Backside or bare female breast - either way, it seemed light years from 2004. That's when the live Super Bowl halftime show on CBS turned into Nipplegate for Janet Jackson, taking over chatter about nudity, leading to a court battle over fines (since overturned) and temporarily derailing her career.

Jackson's split-second slip included a now-quaint nipple shield under the piece of leather Justin Timberlake ripped off her outfit, either accidentally or on purpose. Today, flaunting one's pasties is downright passe.

Just ask Cyrus, who rocked a pair as she performed at Paper magazine's Break the Internet party during Art Basel Miami Beach in celebration of its nakey jaunt with Kardashian.

Fashion darling Alexander Wang did his part in Year of the Flesh. He previewed his new Denim x Alexander line on Instagram with a fully nude but strategically posed model chilling in an easy chair, jeans pulled below the knee.

In Siriano's case, he was looking to evoke the massive glass sculptures of controversial Australian sculptor Sergio Redegalli. His core customer is more society lady than nipple-baring It girl, but he said in a recent interview the delicate sheer crystal top with pants to match is the most popular of his designs borrowed by stylists for clients and photo projects - often with a lining added.

"Now, you see people are celebrating the body. It's different. Very different," he said. "I went there more as an inspirational fantasy, but we've had pretty much every publication pull that look for editorial shoots. It's been done in art for so long and fashion is a form of art."

The booty has also had a big year for enhancements in the offices of plastic surgeons.

Dr. Scot Glasberg on the Upper East Side of Manhattan said techniques on buttock augmentation have greatly improved over the last 10 years, with uncomfortable and unnatural implants replaced by the self-explanatory fat transfer.

"You get a much more natural look," he said.

In 2014, Glasberg saw an increase of about 10 percent in requests for cosmetic butt enhancement over 2013 among his patients, with about 10,000 done nationwide by members of the American Society of Plastic Surgeons.

When compared to breast augmentation, nose jobs and face lifts, the number is small but on the move, he said.

Bodacious backsides and public nudity are, of course, not new.

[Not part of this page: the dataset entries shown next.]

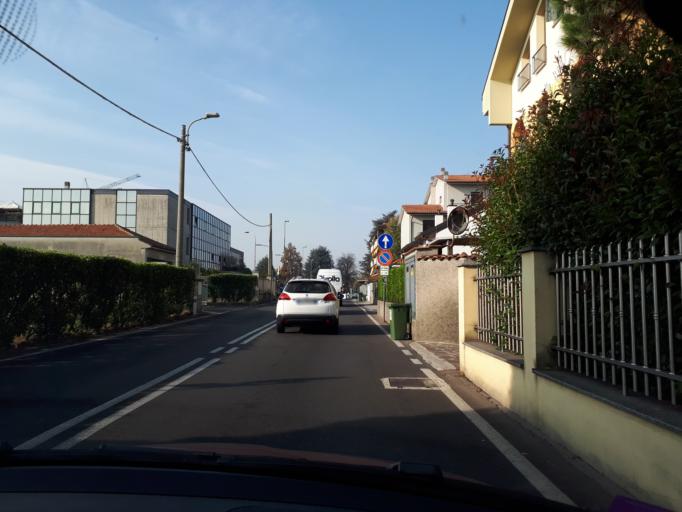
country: IT
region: Lombardy
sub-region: Provincia di Monza e Brianza
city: Biassono
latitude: 45.6274
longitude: 9.2770
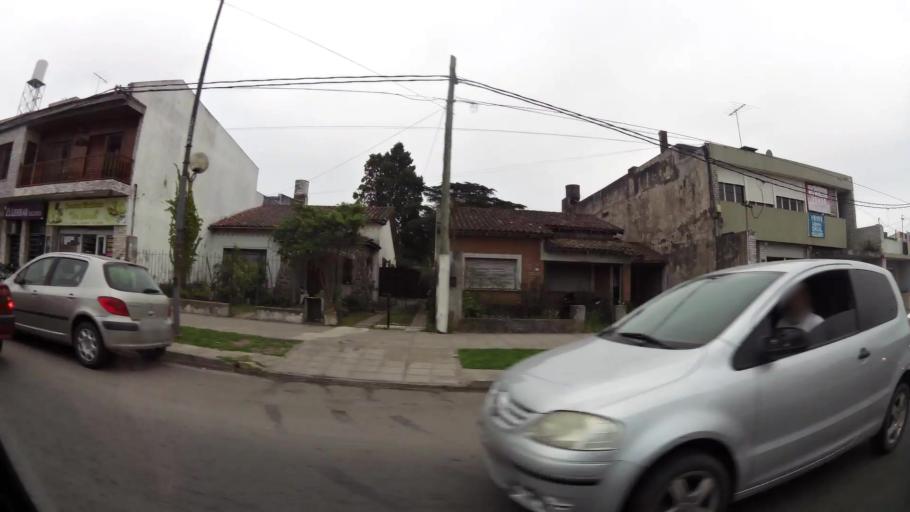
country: AR
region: Buenos Aires
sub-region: Partido de La Plata
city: La Plata
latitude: -34.9239
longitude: -57.9944
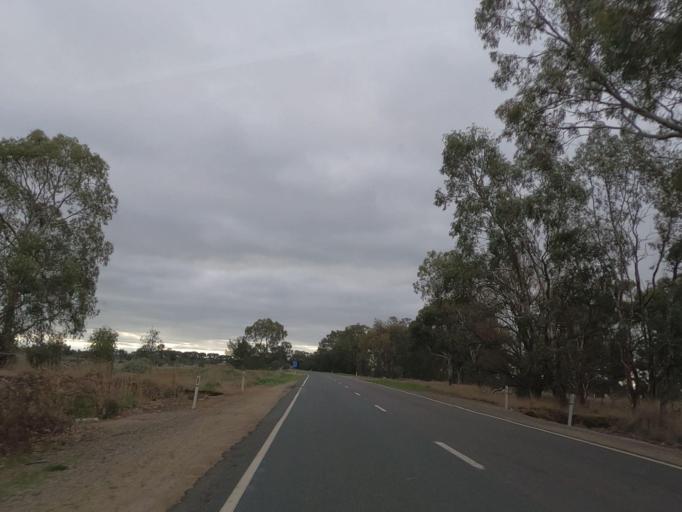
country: AU
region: Victoria
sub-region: Swan Hill
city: Swan Hill
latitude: -35.9478
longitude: 143.9405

British psychologist Philip Carr-Gomm, who put out the book "A Brief History of Nakedness" in 2010, goes back to ancient times.

Judeo-Christian sensibilities had the wealthy in opulent all-over gear and the poor raggedly naked, he said. But in a Classical context, from the Greeks and Romans, nudity was a symbol of power and beauty among the gods and goddesses - and politicians.

"Napoleon, for instance, had himself carved naked in that tradition," Carr-Gomm said by telephone from Lewes, outside London. "The contradictory attitude is there right from the beginning. We want to see it. We don't want to see it. We hate it. We love it."

When it comes to 2014, there was definitely skin in the game.

Esco, the filmmaker, actress and "Free the Nipple" activist, based her December movie on true events, when women protesters in search of equality demonstrated tops off around the globe.

"It's been such a struggle getting the movie out there, because of the title, because of the content," she bemoaned. "But the nipple has become the Trojan horse to really start a dialogue."